Seaside looks at paid parking downtown
Published 1:16 pm Thursday, February 25, 2021
- Broadway in Seaside, about a block from the Seaside Civic and Convention Center.
Dozens of beach towns have effectively managed parking inventory and captured revenue with a seasonal paid parking program, businessman Adam Israel told the City Council in February.
“I think it would be a great fit, a great solution for downtown,” he said. “The long-term goal would be to build a second- or third-level parking structure, and use those funds to help pay for that parking structure.”
The system works with an app, Passport Parking, now used in a 40-space parking lot on Avenue A next to the Elks Lodge.
Seaside Park ‘n’ Pay LLC would manage the 225-space parking lot adjacent to the Seaside Civic and Convention Center. The paid parking season could run from March through October. Proposed rates are $1 per hour Monday through Thursday and $2 per hour on weekends.
Enforcement, conducted by Seaside Park ‘n’ Pay, would be 8 a.m. to 9 p.m.
“I thought this might be something that might help the town,” Israel said. “We wouldn’t even have had this conversation 15 years ago, because the technology really didn’t exist and we’d be looking at putting in meters, and that wouldn’t be very cost effective.”

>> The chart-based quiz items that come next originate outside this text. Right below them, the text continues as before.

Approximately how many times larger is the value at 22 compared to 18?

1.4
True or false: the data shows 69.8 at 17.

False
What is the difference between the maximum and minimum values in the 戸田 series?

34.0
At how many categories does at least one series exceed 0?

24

Benefits, Israel said, include an easy payment method, an ability to refill the meter remotely and alerts when a session is about to end. Users would download the app, create an account, park anywhere there is a Park ‘n’ Pay sign and pay for parking sessions by phone.

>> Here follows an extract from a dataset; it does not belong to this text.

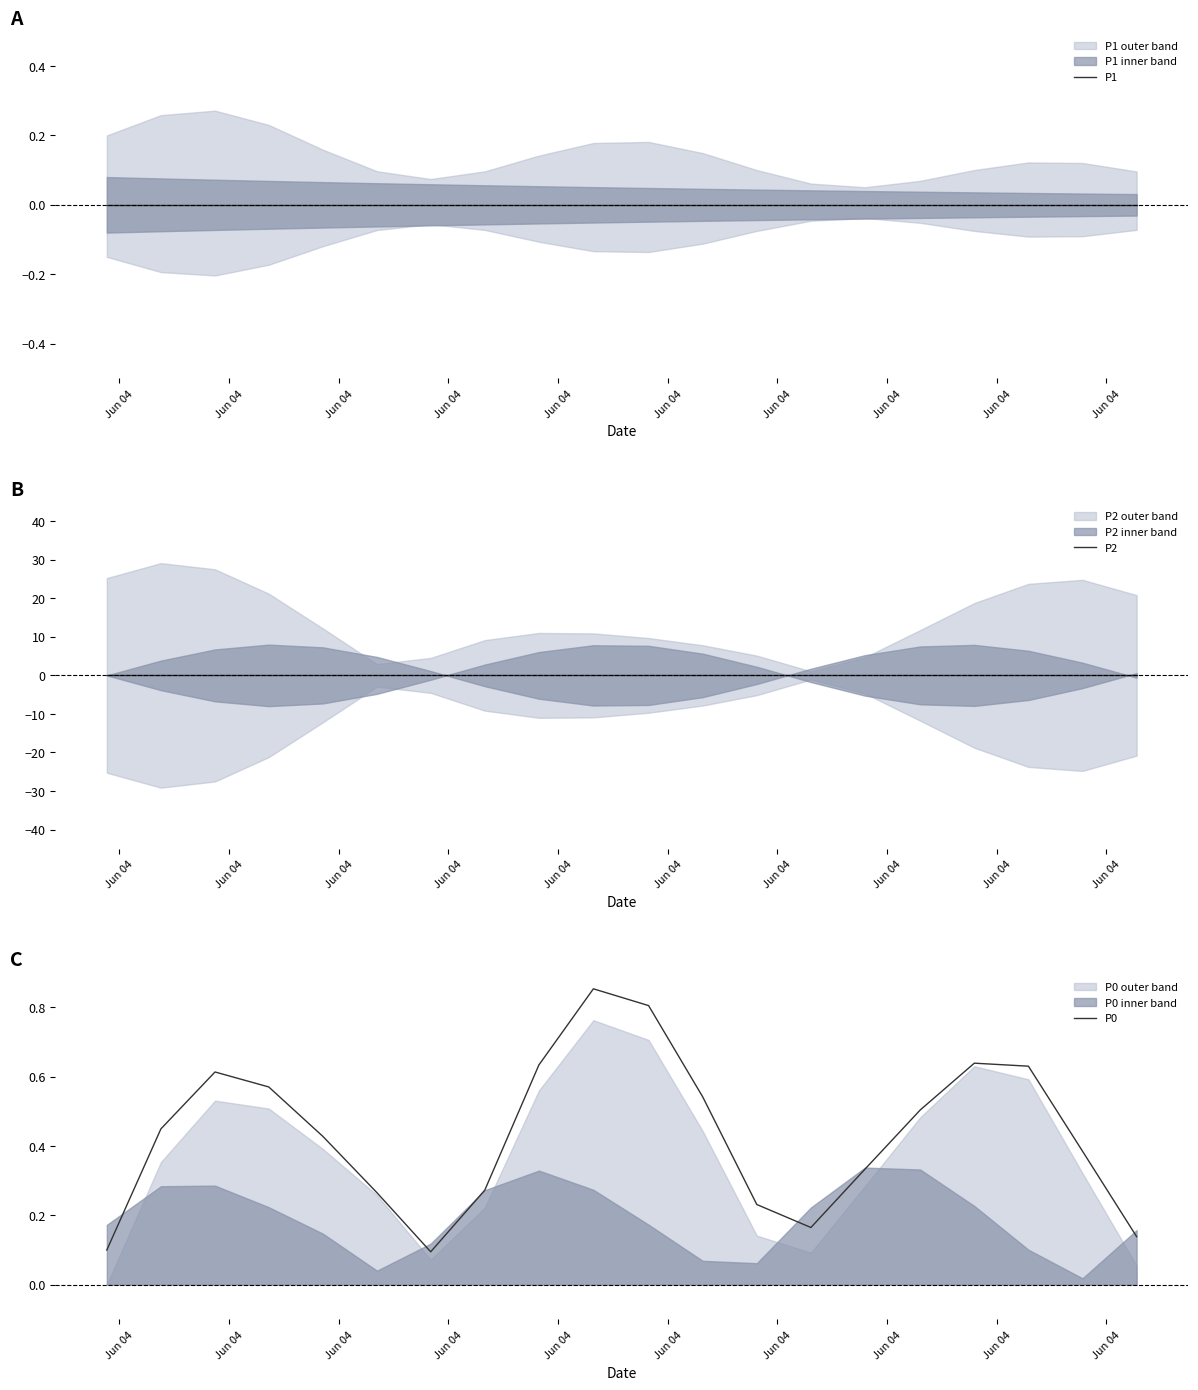

How many lines are shown in the chart?

3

Management would receive a fee of 20%. Seaside Park ‘n’ Pay would donate up to 5% of that income back to the community for improvements. Israel said he estimated annual gross revenue of $853,000 and net revenue to Seaside of more than $600,000.
Seaside Park ‘n’ Pay would do staffing, enforcement, signage, user interaction and other management tasks, he said.
Israel would test the concept in a 26-week pilot program from May to October.
The idea of paid parking in Seaside is not new.
“According to my research, the city center parking lot was an idea proposed and pursued by the merchants in the late ‘80s, early ‘90s because they needed more parking to provide customer convenience hoping to result in increased business in the downtown core,” City Councilor Tita Montero said. “Since that time, merchants have repeatedly indicated the need for increased parking in the downtown core.”
In 2002, the City Council opted to use a shuttle service through the Sunset Empire Transportation District rather than institute paid parking downtown.
When the convention center discussed its $15 million expansion plan in 2015, a parking structure was among the items proposed, at an additional cost of $6 million. The lot would have cost the city $200,000 for 30 years. The expansion, completed in 2019, did not include the parking structure component.
Before Israel’s presentation, Montero sought a City Council discussion on whether such an initiative should be considered.
“If the decision were to turn the lot into paid parking, the city would then consider whether to self-manage or put out an RFP (request for proposal) for management,” Montero said. “It is inappropriate for the council to now listen to a sales pitch business proposal that infers that such a decision has been made or that such action is being considered.”
She asked that the item be removed from the agenda until the council followed “appropriate and due process that determines whether such a proposal is in order.”
While Montero’s suggestion to table the presentation was unsuccessful, city councilors reserved comment on the paid parking plan.
“At this point we have your presentation and proposal,” Mayor Jay Barber told Israel. “We’ll make sure we bring that to our goals group when we meet.”